What this task involves>
Copy the full listing exactly.
++++ Material provided ++++
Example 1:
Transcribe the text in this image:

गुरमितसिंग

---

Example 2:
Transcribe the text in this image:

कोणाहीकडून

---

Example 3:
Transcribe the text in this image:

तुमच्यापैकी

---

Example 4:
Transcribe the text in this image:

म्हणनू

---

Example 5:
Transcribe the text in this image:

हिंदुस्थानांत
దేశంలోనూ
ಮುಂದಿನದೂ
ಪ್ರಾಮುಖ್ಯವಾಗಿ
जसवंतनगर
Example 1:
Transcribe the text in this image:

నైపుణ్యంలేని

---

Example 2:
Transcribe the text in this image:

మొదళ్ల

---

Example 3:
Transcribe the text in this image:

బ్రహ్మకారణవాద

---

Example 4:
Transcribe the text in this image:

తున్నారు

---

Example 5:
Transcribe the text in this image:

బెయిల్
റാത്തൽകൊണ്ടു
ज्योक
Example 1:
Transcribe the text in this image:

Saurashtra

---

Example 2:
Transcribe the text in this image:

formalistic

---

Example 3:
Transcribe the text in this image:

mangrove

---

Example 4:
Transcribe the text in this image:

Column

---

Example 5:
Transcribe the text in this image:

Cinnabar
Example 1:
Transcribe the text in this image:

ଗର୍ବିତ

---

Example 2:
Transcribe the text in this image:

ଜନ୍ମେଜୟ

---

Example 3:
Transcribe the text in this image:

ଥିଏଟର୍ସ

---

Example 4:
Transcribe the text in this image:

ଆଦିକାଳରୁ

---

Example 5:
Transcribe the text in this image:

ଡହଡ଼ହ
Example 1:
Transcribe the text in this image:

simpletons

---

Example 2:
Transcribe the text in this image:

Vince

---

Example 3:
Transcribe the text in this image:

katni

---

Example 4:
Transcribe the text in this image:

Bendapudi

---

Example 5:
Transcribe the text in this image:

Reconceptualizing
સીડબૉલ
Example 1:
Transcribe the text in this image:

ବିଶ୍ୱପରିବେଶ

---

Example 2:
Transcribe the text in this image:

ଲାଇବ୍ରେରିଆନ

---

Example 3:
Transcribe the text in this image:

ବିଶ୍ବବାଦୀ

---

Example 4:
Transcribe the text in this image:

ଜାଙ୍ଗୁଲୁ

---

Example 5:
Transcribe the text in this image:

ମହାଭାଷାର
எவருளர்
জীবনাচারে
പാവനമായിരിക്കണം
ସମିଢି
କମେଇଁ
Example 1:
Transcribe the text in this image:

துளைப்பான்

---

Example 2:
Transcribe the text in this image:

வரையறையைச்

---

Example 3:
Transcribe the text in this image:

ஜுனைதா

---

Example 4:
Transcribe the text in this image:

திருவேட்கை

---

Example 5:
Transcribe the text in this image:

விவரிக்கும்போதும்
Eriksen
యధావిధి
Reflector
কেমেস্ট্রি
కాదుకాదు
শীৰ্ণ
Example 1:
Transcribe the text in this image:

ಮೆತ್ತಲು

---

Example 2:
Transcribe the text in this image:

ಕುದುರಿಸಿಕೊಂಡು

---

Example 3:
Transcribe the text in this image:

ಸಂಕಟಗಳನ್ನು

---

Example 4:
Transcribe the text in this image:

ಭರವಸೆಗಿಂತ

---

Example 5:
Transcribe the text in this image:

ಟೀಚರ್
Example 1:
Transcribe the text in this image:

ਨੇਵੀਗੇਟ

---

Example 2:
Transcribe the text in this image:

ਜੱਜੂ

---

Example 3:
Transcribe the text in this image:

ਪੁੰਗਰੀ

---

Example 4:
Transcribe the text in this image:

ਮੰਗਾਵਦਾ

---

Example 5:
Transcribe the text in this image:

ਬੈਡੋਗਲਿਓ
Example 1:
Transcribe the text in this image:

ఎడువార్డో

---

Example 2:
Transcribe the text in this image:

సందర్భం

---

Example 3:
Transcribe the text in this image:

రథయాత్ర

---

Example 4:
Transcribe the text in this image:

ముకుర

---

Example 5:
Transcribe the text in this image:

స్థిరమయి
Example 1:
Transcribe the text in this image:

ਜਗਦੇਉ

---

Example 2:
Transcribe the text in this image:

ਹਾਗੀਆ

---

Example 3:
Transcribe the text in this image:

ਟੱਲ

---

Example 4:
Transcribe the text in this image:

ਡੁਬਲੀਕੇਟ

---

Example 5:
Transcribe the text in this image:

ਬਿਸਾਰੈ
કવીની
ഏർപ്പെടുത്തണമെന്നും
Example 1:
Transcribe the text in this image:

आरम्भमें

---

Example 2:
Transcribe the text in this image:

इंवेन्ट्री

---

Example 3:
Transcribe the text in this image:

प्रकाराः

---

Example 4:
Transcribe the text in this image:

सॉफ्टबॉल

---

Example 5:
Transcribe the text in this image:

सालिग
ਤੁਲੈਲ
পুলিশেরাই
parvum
++++
Answer to the exercise>
Example 1:
Transcribe the text in this image:

गुरमितसिंग

---

Example 2:
Transcribe the text in this image:

कोणाहीकडून

---

Example 3:
Transcribe the text in this image:

तुमच्यापैकी

---

Example 4:
Transcribe the text in this image:

म्हणनू

---

Example 5:
Transcribe the text in this image:

हिंदुस्थानांत
దేశంలోనూ
ಮುಂದಿನದೂ
ಪ್ರಾಮುಖ್ಯವಾಗಿ
जसवंतनगर
Example 1:
Transcribe the text in this image:

నైపుణ్యంలేని

---

Example 2:
Transcribe the text in this image:

మొదళ్ల

---

Example 3:
Transcribe the text in this image:

బ్రహ్మకారణవాద

---

Example 4:
Transcribe the text in this image:

తున్నారు

---

Example 5:
Transcribe the text in this image:

బెయిల్
റാത്തൽകൊണ്ടു
ज्योक
Example 1:
Transcribe the text in this image:

Saurashtra

---

Example 2:
Transcribe the text in this image:

formalistic

---

Example 3:
Transcribe the text in this image:

mangrove

---

Example 4:
Transcribe the text in this image:

Column

---

Example 5:
Transcribe the text in this image:

Cinnabar
Example 1:
Transcribe the text in this image:

ଗର୍ବିତ

---

Example 2:
Transcribe the text in this image:

ଜନ୍ମେଜୟ

---

Example 3:
Transcribe the text in this image:

ଥିଏଟର୍ସ

---

Example 4:
Transcribe the text in this image:

ଆଦିକାଳରୁ

---

Example 5:
Transcribe the text in this image:

ଡହଡ଼ହ
Example 1:
Transcribe the text in this image:

simpletons

---

Example 2:
Transcribe the text in this image:

Vince

---

Example 3:
Transcribe the text in this image:

katni

---

Example 4:
Transcribe the text in this image:

Bendapudi

---

Example 5:
Transcribe the text in this image:

Reconceptualizing
સીડબૉલ
Example 1:
Transcribe the text in this image:

ବିଶ୍ୱପରିବେଶ

---

Example 2:
Transcribe the text in this image:

ଲାଇବ୍ରେରିଆନ

---

Example 3:
Transcribe the text in this image:

ବିଶ୍ବବାଦୀ

---

Example 4:
Transcribe the text in this image:

ଜାଙ୍ଗୁଲୁ

---

Example 5:
Transcribe the text in this image:

ମହାଭାଷାର
எவருளர்
জীবনাচারে
പാവനമായിരിക്കണം
ସମିଢି
କମେଇଁ
Example 1:
Transcribe the text in this image:

துளைப்பான்

---

Example 2:
Transcribe the text in this image:

வரையறையைச்

---

Example 3:
Transcribe the text in this image:

ஜுனைதா

---

Example 4:
Transcribe the text in this image:

திருவேட்கை

---

Example 5:
Transcribe the text in this image:

விவரிக்கும்போதும்
Eriksen
యధావిధి
Reflector
কেমেস্ট্রি
కాదుకాదు
শীৰ্ণ
Example 1:
Transcribe the text in this image:

ಮೆತ್ತಲು

---

Example 2:
Transcribe the text in this image:

ಕುದುರಿಸಿಕೊಂಡು

---

Example 3:
Transcribe the text in this image:

ಸಂಕಟಗಳನ್ನು

---

Example 4:
Transcribe the text in this image:

ಭರವಸೆಗಿಂತ

---

Example 5:
Transcribe the text in this image:

ಟೀಚರ್
Example 1:
Transcribe the text in this image:

ਨੇਵੀਗੇਟ

---

Example 2:
Transcribe the text in this image:

ਜੱਜੂ

---

Example 3:
Transcribe the text in this image:

ਪੁੰਗਰੀ

---

Example 4:
Transcribe the text in this image:

ਮੰਗਾਵਦਾ

---

Example 5:
Transcribe the text in this image:

ਬੈਡੋਗਲਿਓ
Example 1:
Transcribe the text in this image:

ఎడువార్డో

---

Example 2:
Transcribe the text in this image:

సందర్భం

---

Example 3:
Transcribe the text in this image:

రథయాత్ర

---

Example 4:
Transcribe the text in this image:

ముకుర

---

Example 5:
Transcribe the text in this image:

స్థిరమయి
Example 1:
Transcribe the text in this image:

ਜਗਦੇਉ

---

Example 2:
Transcribe the text in this image:

ਹਾਗੀਆ

---

Example 3:
Transcribe the text in this image:

ਟੱਲ

---

Example 4:
Transcribe the text in this image:

ਡੁਬਲੀਕੇਟ

---

Example 5:
Transcribe the text in this image:

ਬਿਸਾਰੈ
કવીની
ഏർപ്പെടുത്തണമെന്നും
Example 1:
Transcribe the text in this image:

आरम्भमें

---

Example 2:
Transcribe the text in this image:

इंवेन्ट्री

---

Example 3:
Transcribe the text in this image:

प्रकाराः

---

Example 4:
Transcribe the text in this image:

सॉफ्टबॉल

---

Example 5:
Transcribe the text in this image:

सालिग
ਤੁਲੈਲ
পুলিশেরাই
parvum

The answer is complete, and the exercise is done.